I am an usher for our church. When I was asked to pass the collection plate each Sunday, I was both honored and bothered. It was pretty cool that the powers-that-be thought I was worthy to represent the body in this way and even better yet that they trusted me with the cash!

But honestly, I was troubled that they believed that ushering was the extent of my abilities: pass it down the aisle, fold my hands in front of me like you do when you’re on line at a wake…a little pious, a little humble. I pridefully resented that they figured this was the extent of my skill set.

After the first Sunday, I went home feeling alright about it. But by the end of the first year, I subtly began to envy the guy that preached the great sermon and the musician who hit notes somewhere near the ceiling and that associate pastor who prayed after church and got to see all of these healings.

An usher doesn’t get to see miracles.

All I had to do was pick up the empty gold-rimmed plate and pass it around the church. At the end of the collection, the money would be counted and deposited in the local bank. No surprise ending here.

As time went on, I realized that it was actually a privilege to pass the plate. I began to take more seriously the sheepish look of some of the congregants. My eyes would dart away to avoid embarrassing their lack of participation in my endeavors. Oh yeah, that was the guy who got laid off the other month. I had heard about him at the men’s meeting on Saturday morning.

And there was the middle-aged woman with the two adult children. I knew they weren’t weighing down the kitty as it passed through their hands. Her husband had left years ago and their tithe didn’t amount to much – and that was their combined total, at that.

Sunday after Sunday, I witnessed more life. My hands were still altar-boy-folded, but my heart was opening wider every week. For example, there was the time when I noticed two wrinkled hands folding a check to put in the collection. There was some hesitation, but the older woman’s determination earned a victory over her ambivalence. Ah yes, she was the one who just last month lost her husband of 58 years and the retirement benefit that went with his passing. Instinctively, my pious hands unfolded and I reached out to touch her quivering palms. She looked up  with an appreciative nod. I found that I wasn’t one bit apprehensive that her row saw my glistening eyes.

She wasn’t the only one struggling. The economy was weakening and so was the church budget and the “guy” who gave those great sermons was beginning to get concerned if the church could keep operating in its present fashion. It’s funny that he’s my first “customer” every Sunday because he sits in the first row. I imagined it was a stretch of faith to look into that empty plate as it passed from my hands into his every week. But each week, he would drop his envelope into it and the plate was no longer empty.

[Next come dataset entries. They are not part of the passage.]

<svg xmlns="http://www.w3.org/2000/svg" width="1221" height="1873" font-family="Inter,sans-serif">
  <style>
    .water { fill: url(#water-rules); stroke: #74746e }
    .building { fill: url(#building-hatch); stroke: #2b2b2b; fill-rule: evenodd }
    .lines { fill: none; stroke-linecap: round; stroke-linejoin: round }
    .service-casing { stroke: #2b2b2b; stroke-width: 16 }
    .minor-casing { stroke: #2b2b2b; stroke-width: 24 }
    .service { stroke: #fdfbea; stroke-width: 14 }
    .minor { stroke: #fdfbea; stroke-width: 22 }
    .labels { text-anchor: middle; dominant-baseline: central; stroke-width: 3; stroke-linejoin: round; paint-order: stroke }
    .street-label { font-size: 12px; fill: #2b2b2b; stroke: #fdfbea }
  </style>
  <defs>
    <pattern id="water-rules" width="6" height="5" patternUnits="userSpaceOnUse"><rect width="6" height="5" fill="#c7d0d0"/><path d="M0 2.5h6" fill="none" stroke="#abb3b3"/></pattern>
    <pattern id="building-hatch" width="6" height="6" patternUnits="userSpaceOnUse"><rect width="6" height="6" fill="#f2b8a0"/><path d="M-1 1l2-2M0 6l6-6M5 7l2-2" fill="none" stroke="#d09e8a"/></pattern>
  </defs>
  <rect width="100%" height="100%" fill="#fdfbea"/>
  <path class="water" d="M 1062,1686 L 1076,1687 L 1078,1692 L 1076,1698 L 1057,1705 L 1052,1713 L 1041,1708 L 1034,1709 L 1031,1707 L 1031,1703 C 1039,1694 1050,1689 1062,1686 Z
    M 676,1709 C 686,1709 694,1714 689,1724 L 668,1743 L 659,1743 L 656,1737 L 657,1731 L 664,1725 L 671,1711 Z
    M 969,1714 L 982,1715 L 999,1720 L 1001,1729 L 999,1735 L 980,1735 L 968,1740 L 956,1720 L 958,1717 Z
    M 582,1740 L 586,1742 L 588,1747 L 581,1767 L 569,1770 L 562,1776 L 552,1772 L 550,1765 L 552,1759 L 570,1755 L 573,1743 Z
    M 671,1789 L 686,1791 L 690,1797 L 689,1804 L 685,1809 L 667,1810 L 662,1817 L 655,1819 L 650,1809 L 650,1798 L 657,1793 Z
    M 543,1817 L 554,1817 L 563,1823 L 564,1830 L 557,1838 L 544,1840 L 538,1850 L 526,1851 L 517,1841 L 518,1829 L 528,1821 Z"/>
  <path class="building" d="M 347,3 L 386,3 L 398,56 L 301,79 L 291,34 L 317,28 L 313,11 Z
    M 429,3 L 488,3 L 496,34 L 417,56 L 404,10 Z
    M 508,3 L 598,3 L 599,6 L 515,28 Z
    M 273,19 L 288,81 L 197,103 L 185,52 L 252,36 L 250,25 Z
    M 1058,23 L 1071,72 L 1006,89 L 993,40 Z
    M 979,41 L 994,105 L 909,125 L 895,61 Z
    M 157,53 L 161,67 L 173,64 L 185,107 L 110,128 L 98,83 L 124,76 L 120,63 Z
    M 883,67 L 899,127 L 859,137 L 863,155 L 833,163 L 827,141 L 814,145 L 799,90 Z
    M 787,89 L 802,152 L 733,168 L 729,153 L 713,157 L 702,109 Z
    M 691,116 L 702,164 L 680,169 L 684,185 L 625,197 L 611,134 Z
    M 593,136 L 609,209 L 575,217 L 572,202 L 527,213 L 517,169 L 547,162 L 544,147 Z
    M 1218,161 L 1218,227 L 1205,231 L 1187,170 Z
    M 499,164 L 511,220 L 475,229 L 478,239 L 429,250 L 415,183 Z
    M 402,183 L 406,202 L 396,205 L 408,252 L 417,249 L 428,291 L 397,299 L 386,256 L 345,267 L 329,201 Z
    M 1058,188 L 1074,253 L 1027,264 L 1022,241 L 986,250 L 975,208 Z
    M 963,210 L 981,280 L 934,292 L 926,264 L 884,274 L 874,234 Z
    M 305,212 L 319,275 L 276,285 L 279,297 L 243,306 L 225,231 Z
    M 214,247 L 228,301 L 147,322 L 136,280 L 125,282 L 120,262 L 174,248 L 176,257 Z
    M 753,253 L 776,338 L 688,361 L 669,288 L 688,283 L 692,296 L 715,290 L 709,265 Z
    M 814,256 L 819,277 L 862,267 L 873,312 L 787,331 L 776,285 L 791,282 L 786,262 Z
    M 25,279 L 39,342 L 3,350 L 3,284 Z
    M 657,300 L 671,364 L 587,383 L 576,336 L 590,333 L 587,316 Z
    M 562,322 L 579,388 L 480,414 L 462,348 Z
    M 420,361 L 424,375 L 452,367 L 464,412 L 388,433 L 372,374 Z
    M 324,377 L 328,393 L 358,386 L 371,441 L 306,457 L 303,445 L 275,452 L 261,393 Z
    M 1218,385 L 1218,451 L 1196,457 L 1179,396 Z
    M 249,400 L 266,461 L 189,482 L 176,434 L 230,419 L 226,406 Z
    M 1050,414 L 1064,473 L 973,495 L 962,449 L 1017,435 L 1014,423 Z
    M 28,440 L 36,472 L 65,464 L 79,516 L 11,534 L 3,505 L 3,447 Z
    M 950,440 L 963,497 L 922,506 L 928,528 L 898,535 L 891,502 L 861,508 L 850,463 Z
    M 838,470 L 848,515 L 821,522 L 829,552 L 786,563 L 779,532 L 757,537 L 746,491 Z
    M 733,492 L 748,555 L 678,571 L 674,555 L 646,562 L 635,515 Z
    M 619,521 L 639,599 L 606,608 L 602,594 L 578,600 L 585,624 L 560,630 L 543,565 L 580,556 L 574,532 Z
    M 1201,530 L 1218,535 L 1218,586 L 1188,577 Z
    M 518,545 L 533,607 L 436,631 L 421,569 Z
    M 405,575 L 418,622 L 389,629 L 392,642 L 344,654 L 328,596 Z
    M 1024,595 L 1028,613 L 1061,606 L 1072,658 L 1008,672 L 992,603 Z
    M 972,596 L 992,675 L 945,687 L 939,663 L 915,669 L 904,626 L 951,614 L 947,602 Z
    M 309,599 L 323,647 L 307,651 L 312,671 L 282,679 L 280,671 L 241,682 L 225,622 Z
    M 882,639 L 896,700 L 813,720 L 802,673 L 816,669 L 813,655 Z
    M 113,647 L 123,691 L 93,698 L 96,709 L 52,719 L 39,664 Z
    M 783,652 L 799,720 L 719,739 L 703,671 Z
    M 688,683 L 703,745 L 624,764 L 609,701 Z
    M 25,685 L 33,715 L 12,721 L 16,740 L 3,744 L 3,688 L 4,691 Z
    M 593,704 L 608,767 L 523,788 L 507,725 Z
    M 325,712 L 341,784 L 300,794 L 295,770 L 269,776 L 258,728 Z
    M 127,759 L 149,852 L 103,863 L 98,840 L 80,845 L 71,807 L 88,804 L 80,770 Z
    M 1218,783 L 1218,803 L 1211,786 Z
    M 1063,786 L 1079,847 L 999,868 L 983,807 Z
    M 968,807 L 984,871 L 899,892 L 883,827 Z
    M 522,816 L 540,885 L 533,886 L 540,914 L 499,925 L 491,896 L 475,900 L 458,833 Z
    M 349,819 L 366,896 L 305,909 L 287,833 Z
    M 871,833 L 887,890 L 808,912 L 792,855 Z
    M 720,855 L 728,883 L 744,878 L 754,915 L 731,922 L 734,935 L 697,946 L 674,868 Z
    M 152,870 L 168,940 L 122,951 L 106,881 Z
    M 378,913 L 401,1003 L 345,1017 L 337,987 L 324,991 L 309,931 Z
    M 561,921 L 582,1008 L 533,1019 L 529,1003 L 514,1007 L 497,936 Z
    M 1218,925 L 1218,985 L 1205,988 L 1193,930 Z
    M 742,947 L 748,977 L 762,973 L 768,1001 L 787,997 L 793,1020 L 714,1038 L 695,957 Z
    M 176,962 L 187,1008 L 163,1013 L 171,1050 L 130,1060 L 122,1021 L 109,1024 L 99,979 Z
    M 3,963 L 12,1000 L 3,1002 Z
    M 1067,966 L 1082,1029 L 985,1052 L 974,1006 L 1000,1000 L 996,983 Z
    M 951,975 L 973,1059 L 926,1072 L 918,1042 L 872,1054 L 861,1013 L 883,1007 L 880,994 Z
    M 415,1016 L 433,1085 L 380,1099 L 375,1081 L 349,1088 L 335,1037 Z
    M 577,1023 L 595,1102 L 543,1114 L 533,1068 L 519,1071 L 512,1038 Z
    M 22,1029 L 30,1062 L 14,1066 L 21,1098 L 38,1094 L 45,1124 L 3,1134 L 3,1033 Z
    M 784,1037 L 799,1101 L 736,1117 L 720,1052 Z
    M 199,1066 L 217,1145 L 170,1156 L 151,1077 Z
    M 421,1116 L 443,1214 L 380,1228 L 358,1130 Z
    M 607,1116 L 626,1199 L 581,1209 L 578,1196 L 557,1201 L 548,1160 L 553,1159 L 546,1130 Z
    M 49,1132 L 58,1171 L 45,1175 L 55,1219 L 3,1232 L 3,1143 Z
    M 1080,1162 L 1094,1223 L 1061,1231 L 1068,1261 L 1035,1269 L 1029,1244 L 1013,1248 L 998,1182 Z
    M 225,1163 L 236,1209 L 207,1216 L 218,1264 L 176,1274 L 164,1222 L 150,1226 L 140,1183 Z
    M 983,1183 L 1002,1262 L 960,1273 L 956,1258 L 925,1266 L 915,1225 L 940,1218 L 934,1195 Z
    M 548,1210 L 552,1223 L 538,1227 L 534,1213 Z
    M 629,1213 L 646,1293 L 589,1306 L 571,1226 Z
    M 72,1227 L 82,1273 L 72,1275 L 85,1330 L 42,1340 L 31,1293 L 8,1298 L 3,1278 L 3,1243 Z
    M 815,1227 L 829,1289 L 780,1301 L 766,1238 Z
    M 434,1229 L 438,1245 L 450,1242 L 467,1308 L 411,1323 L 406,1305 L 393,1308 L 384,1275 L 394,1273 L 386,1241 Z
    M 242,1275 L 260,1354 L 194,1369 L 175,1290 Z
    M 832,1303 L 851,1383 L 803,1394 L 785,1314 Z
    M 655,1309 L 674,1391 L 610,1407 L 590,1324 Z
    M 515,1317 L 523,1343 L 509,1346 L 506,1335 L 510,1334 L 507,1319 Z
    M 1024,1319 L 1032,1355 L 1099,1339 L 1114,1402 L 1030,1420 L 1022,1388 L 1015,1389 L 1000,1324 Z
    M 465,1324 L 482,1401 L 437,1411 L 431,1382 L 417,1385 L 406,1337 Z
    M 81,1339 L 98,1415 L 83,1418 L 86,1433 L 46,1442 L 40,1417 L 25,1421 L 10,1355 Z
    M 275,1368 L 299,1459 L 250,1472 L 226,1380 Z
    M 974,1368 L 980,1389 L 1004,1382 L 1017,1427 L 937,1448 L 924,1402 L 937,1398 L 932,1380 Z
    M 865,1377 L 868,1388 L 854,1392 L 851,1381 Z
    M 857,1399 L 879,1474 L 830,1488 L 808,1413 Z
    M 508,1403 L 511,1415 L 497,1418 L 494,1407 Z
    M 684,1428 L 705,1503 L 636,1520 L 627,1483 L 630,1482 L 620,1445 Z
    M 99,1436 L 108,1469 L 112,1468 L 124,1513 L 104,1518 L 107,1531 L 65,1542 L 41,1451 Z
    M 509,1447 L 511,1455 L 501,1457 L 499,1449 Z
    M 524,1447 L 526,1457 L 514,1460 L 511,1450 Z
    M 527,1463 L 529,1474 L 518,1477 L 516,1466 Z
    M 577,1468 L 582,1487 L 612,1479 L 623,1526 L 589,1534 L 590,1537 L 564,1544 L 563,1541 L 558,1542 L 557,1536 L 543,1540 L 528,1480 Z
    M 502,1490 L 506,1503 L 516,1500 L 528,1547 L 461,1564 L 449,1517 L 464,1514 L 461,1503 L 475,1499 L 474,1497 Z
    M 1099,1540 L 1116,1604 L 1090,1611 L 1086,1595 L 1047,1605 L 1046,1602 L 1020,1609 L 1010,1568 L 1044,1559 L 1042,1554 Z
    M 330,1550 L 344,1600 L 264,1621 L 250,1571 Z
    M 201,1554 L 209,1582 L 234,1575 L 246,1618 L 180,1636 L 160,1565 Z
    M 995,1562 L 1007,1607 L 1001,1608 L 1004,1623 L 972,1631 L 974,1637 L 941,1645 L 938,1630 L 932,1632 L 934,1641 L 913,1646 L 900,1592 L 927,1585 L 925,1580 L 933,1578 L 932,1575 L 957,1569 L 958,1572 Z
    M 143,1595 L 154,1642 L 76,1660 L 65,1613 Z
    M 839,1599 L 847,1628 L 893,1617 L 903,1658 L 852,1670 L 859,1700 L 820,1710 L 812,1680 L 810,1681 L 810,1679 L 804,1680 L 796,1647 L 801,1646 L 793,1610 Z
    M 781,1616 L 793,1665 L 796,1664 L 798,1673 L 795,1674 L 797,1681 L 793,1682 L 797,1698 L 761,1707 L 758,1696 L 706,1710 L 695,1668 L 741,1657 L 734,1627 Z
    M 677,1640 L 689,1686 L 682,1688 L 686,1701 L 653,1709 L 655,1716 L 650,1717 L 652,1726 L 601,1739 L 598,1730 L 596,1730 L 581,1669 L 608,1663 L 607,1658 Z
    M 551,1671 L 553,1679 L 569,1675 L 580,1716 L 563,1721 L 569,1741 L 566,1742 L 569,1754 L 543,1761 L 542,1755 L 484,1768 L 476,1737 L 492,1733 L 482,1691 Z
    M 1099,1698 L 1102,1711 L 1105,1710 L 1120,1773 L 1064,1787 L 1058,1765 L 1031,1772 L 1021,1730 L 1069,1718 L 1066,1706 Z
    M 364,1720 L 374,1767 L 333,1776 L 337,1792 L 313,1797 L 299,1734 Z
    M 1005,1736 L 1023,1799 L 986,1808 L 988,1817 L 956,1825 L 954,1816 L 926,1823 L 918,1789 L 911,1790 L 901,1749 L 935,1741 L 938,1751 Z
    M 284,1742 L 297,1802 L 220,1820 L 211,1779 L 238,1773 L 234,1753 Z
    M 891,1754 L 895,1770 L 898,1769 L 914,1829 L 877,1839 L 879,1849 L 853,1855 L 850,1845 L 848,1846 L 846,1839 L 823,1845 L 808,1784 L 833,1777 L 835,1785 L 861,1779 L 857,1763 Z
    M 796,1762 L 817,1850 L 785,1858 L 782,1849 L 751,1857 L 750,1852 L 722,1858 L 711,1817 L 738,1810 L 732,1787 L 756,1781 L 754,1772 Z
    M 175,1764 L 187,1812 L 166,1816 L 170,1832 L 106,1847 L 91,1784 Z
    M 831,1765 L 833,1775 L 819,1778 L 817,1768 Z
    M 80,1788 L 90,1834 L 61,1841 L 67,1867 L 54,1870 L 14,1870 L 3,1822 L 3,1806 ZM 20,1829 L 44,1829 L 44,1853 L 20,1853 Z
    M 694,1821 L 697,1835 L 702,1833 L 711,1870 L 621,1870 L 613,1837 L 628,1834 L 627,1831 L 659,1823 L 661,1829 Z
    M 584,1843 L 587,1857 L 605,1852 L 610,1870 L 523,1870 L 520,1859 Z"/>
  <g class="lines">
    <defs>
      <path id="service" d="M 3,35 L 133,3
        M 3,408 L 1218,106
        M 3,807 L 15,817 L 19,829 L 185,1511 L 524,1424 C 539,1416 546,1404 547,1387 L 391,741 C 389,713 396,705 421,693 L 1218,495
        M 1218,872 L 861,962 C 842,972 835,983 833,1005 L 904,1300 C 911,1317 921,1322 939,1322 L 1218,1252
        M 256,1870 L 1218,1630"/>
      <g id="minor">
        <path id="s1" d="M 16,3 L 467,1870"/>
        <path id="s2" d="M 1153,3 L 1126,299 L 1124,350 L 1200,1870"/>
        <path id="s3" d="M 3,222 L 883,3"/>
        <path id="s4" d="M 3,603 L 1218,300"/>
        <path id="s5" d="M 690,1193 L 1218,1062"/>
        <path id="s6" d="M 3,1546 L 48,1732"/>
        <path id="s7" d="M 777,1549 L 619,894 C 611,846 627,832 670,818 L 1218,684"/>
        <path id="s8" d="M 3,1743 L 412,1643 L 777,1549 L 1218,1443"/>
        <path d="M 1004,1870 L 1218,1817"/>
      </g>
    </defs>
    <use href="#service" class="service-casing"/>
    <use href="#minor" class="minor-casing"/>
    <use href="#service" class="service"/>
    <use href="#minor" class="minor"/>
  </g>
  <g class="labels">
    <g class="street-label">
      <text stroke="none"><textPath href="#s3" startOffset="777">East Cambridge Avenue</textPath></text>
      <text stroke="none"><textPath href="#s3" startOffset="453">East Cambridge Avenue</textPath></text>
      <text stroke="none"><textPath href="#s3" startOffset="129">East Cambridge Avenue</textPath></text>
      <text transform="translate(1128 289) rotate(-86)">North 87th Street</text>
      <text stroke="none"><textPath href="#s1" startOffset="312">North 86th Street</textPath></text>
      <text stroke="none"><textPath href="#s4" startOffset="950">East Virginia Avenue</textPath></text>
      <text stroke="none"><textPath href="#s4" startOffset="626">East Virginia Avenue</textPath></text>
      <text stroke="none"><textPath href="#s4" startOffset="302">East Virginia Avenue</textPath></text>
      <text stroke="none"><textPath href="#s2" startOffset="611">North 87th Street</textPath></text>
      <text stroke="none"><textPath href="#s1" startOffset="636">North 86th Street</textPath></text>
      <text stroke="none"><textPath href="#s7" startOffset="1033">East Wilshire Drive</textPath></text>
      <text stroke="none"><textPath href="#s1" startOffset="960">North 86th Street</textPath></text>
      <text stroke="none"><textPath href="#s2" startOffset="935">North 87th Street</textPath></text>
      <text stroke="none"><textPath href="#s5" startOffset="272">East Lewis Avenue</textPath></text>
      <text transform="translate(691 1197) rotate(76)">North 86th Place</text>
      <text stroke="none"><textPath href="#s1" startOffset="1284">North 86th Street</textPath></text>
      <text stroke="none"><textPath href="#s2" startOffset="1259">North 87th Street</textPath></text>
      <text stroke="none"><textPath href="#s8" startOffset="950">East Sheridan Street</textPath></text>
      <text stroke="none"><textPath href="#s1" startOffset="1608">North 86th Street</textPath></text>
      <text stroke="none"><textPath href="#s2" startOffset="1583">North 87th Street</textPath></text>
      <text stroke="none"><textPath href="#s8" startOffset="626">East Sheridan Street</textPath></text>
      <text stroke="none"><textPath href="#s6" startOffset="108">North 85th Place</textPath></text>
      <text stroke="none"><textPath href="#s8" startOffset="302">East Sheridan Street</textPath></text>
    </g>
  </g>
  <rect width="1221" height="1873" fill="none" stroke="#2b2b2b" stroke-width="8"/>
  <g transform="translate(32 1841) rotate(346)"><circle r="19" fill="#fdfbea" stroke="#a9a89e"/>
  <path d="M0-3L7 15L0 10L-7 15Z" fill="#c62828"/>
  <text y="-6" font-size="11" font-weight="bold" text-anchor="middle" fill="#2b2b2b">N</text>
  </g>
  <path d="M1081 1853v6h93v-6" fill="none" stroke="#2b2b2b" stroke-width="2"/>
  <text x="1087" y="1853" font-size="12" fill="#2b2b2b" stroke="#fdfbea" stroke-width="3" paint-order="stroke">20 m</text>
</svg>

Then there was the Sunday when I had the week off and I decided to sit in the back of the church. This time, it was my turn to put money in the offering. I can’t explain it. Sunday after Sunday, I had never noticed it before. But there in the last row of the church and right under my nose, the plate was overflowing. What started as empty was now full to the brim.

It was there that I realized that ushers get to see miracles.